Thursday, January 26, 2012



Here's Lord William for 12_29. Just the raw frames - no cropping or tonemapping or nothing.

I'm trying to avoid doing any post work beyond what is necessary to finish the scene. Fooling around with the footage wastes alot of time. That aside, I am doing a little bit of post, just to keep morale up.


Threw on some excessive reverb. And put in a rough sound effect.


Lord William is just a still in this test. I've since animated him. The HDR is a bit much on Cornelisz, but I have a plan for that. There's heavy HDR on the close up shots of Cornelisz, which I did cause he looks less crappy that way. So I have to match the wider Cornelisz shots with the close ups. But the same level of HDR tonemapping looks excessive. So I rendered out alternate versions of the wider shots, with almost no tonemapping. I'm going to overlay those versions on the HDR ones and carefully lower the opacity to blend them, and hopefully find a good middle ground.

Saturday, January 21, 2012

Dude, relax from Band Sinistre on Vimeo.



Couple test clips from Scene 12. I'm avoiding doing post work on it. Dont wanna waste any time with redundant post work on an inferior computer. Just sticking to the minimum to ensure everything is workable. I'll do the proper post in one go after everything is shot.

Quit Yelling at Me from Band Sinistre on Vimeo.

Friday, January 20, 2012


More practical storyboards. And a sample chart; the type I use to animate dialogue. I thought it looked a bit Lee Valley-ish, so I sepiatoned the sumbitch. The dialogue is pretty easy, as the puppets only move their mouths up and down. Flap flap flap.
The top part of the picture is a storyboard made while staring into space and drinking beer. And for grants. The bottom pic is a practical, business storyboard. Spot the difference.

Tuesday, January 10, 2012



Here's some more. This took 9 seconds to do.


Carriages sure have a lot of shit.

Monday, January 09, 2012

Glad we (I) finally stopped goofing around and recorded a professional voice actor for the part of Lord William. Working with a pro is a much different experience than working with a 'pretty-good but not quite a pro' actor. This dude (who also played the main character, Cornelisz) brought all sorts of background to Lord William that didn't even occur to me in any concrete fashion. And these aspects of his character also made the plot make more sense. Fifteen minutes of character investigation by a true pro built an iron foundation for our formerly slightly shaky plot line. Hot damn. The man doesn't do anything less than a rock-solid take, ever. He only gives subtle variations of intonation that may or may not be appropriate for the scene, and can only be inferred from careful study of the context.
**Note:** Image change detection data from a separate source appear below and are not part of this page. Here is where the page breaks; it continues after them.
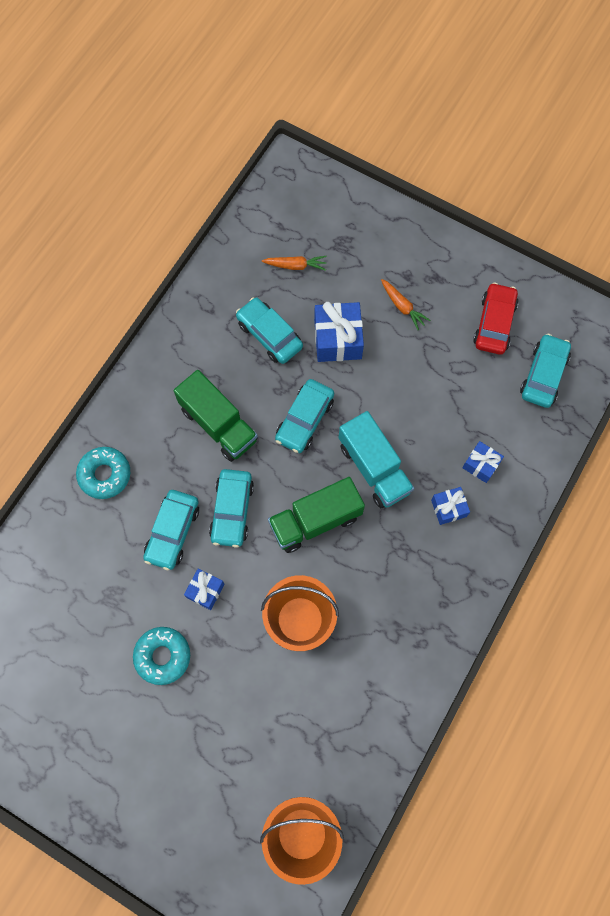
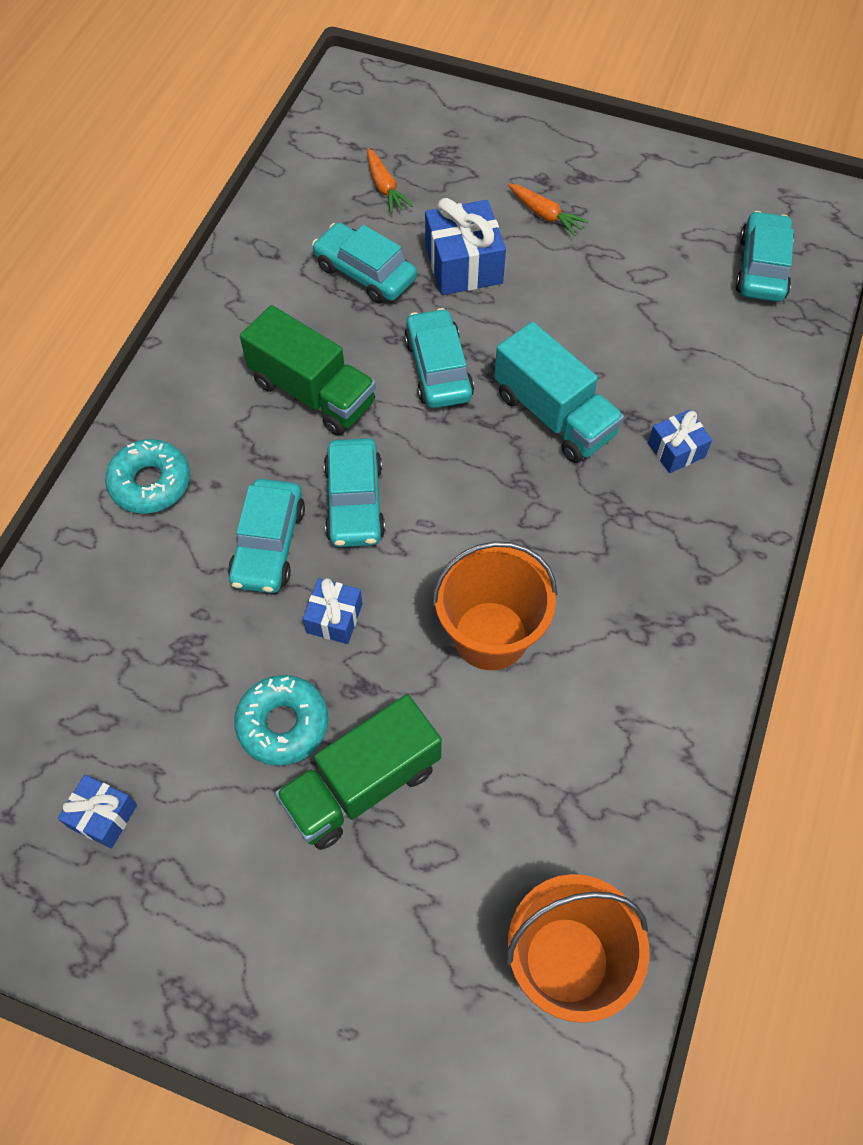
camera: 10 degrees left, 10 degrees down
orange carrot [262,256,327,271] -> orange carrot turned 75 degrees clockwise [367,148,413,214]
green truck [268,477,365,553] -> green truck moved to [275,694,442,850]
turquoise car [275,379,334,453] -> turquoise car turned 150 degrees clockwise [404,308,474,408]
blue gift [462,441,504,483] -> blue gift moved to [58,775,137,848]
red car [473,283,518,355] -> none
It takes a year of listening to his work to appreciate the subtlety of the work he gave you.

What i'm trying to say is, I like the guy.

http://en.wikipedia.org/wiki/Michael_Dobson_%28actor%29

Dude was in Death Note. Fuckin' tight.


Things are motoring along pretty quickly. Finished another short scene, shot the backgrounds for three other scenes, and shot most of the animated carriage. A few different loops, to go with the horse. It's not very efficient for me to be rendering that stuff out, so not much to post.

We burned us up some black paper. Shot it with a couple still cameras, shooting as fast as possible. It didn't work very well, as the flames were moving way too fast. I stumbled on a neat After Effects trick though. Works pretty good. I think this is how we're going to do the fire. It would be easy enough to shoot real-time fire with an HD camera, but we thought it would look too real. Not hand-made enough.

We also finally rerecorded the VO for Lord William. Sure glad we did. We all got schooled on what it means to be a pro.

Monday, January 02, 2012

The deadline is approaching for the film. I'm working all the time on the thing. No days off. Not posting much though; every hour devoted to doing practical things counts.


HOLY SHIT A HORSE

It's not the best animation in the world (gonna do another take), but it doesn't look stupid. It's a miracle. The horse was always a lurking problem in the back of my mind - the key prop in the film is a carriage. And a carriage has to be pulled by horses. Can't really cheat that. But surprisingly, the horse only took about a day and a half to make. And I got passable animation on the second try. Far out.